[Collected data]

--*--

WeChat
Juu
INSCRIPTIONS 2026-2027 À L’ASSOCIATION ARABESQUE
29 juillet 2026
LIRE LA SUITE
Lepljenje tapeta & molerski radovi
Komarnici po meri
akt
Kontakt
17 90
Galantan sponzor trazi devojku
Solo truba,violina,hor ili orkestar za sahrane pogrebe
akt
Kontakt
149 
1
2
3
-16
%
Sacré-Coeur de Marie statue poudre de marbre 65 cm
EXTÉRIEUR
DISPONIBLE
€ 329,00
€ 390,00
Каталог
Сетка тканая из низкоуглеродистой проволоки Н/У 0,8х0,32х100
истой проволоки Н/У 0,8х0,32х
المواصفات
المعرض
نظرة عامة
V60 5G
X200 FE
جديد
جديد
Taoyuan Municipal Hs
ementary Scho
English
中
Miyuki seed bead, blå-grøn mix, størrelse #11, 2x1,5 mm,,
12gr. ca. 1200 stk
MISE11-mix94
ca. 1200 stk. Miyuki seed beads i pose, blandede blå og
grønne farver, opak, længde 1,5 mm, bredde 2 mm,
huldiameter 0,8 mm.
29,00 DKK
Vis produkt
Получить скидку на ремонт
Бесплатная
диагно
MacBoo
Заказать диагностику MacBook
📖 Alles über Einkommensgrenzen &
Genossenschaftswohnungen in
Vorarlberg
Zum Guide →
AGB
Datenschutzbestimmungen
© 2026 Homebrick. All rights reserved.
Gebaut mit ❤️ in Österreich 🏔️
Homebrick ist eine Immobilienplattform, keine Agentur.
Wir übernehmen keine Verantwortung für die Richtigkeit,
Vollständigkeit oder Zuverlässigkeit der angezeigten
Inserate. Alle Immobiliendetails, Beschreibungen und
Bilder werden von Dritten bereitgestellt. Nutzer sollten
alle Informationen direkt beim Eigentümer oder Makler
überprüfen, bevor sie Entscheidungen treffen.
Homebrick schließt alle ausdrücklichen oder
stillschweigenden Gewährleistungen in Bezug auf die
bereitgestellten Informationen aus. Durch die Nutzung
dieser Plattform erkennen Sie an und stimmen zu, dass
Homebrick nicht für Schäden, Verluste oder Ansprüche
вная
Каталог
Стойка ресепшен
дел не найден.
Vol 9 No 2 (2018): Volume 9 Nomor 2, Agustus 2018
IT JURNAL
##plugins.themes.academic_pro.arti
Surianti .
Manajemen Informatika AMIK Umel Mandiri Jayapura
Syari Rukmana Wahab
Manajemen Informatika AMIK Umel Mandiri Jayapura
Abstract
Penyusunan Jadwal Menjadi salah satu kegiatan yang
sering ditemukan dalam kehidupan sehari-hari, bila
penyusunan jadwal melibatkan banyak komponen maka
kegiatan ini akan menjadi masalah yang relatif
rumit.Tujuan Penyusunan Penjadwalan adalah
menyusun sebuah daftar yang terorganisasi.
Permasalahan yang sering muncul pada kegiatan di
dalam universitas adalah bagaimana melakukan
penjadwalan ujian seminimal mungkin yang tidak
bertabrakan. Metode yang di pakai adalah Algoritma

--*--

* [Task to complete] Copy every line of the records above verbatim, keeping the original order.

* [Exercise answer]
WeChat
Juu
INSCRIPTIONS 2026-2027 À L’ASSOCIATION ARABESQUE
29 juillet 2026
LIRE LA SUITE
Lepljenje tapeta & molerski radovi
Komarnici po meri
akt
Kontakt
17 90
Galantan sponzor trazi devojku
Solo truba,violina,hor ili orkestar za sahrane pogrebe
akt
Kontakt
149 
1
2
3
-16
%
Sacré-Coeur de Marie statue poudre de marbre 65 cm
EXTÉRIEUR
DISPONIBLE
€ 329,00
€ 390,00
Каталог
Сетка тканая из низкоуглеродистой проволоки Н/У 0,8х0,32х100
истой проволоки Н/У 0,8х0,32х
المواصفات
المعرض
نظرة عامة
V60 5G
X200 FE
جديد
جديد
Taoyuan Municipal Hs
ementary Scho
English
中
Miyuki seed bead, blå-grøn mix, størrelse #11, 2x1,5 mm,,
12gr. ca. 1200 stk
MISE11-mix94
ca. 1200 stk. Miyuki seed beads i pose, blandede blå og
grønne farver, opak, længde 1,5 mm, bredde 2 mm,
huldiameter 0,8 mm.
29,00 DKK
Vis produkt
Получить скидку на ремонт
Бесплатная
диагно
MacBoo
Заказать диагностику MacBook
📖 Alles über Einkommensgrenzen &
Genossenschaftswohnungen in
Vorarlberg
Zum Guide →
AGB
Datenschutzbestimmungen
© 2026 Homebrick. All rights reserved.
Gebaut mit ❤️ in Österreich 🏔️
Homebrick ist eine Immobilienplattform, keine Agentur.
Wir übernehmen keine Verantwortung für die Richtigkeit,
Vollständigkeit oder Zuverlässigkeit der angezeigten
Inserate. Alle Immobiliendetails, Beschreibungen und
Bilder werden von Dritten bereitgestellt. Nutzer sollten
alle Informationen direkt beim Eigentümer oder Makler
überprüfen, bevor sie Entscheidungen treffen.
Homebrick schließt alle ausdrücklichen oder
stillschweigenden Gewährleistungen in Bezug auf die
bereitgestellten Informationen aus. Durch die Nutzung
dieser Plattform erkennen Sie an und stimmen zu, dass
Homebrick nicht für Schäden, Verluste oder Ansprüche
вная
Каталог
Стойка ресепшен
дел не найден.
Vol 9 No 2 (2018): Volume 9 Nomor 2, Agustus 2018
IT JURNAL
##plugins.themes.academic_pro.arti
Surianti .
Manajemen Informatika AMIK Umel Mandiri Jayapura
Syari Rukmana Wahab
Manajemen Informatika AMIK Umel Mandiri Jayapura
Abstract
Penyusunan Jadwal Menjadi salah satu kegiatan yang
sering ditemukan dalam kehidupan sehari-hari, bila
penyusunan jadwal melibatkan banyak komponen maka
kegiatan ini akan menjadi masalah yang relatif
rumit.Tujuan Penyusunan Penjadwalan adalah
menyusun sebuah daftar yang terorganisasi.
Permasalahan yang sering muncul pada kegiatan di
dalam universitas adalah bagaimana melakukan
penjadwalan ujian seminimal mungkin yang tidak
bertabrakan. Metode yang di pakai adalah Algoritma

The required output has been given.